**Exercise requirements:**
Copy all the data exactly, except the pictures.

**The data:**
········

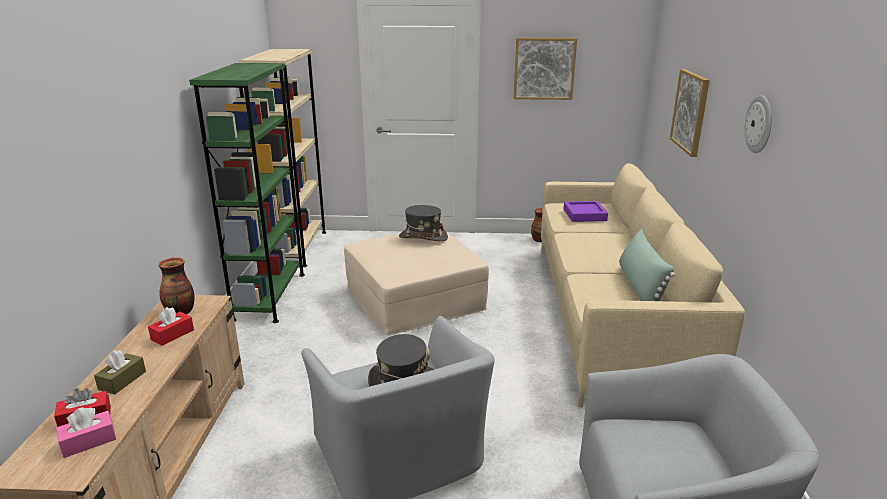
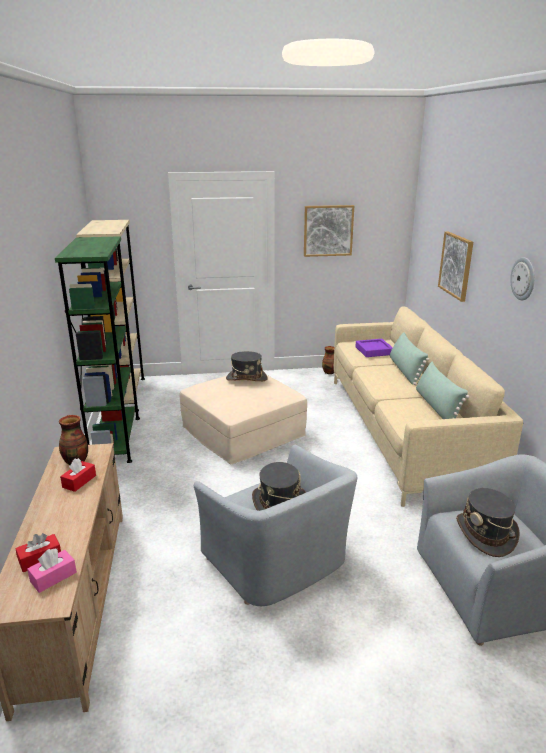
camera: 10 degrees left, 0 degrees up
(122, 380) = (55, 524): brown tissue box -> none
(616, 240) = (405, 371): none -> green pillow
(656, 454) = (486, 534): none -> grey hat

········

**Your solution:**
camera: 10 degrees left, 0 degrees up
(122, 380) = (55, 524): brown tissue box -> none
(616, 240) = (405, 371): none -> green pillow
(656, 454) = (486, 534): none -> grey hat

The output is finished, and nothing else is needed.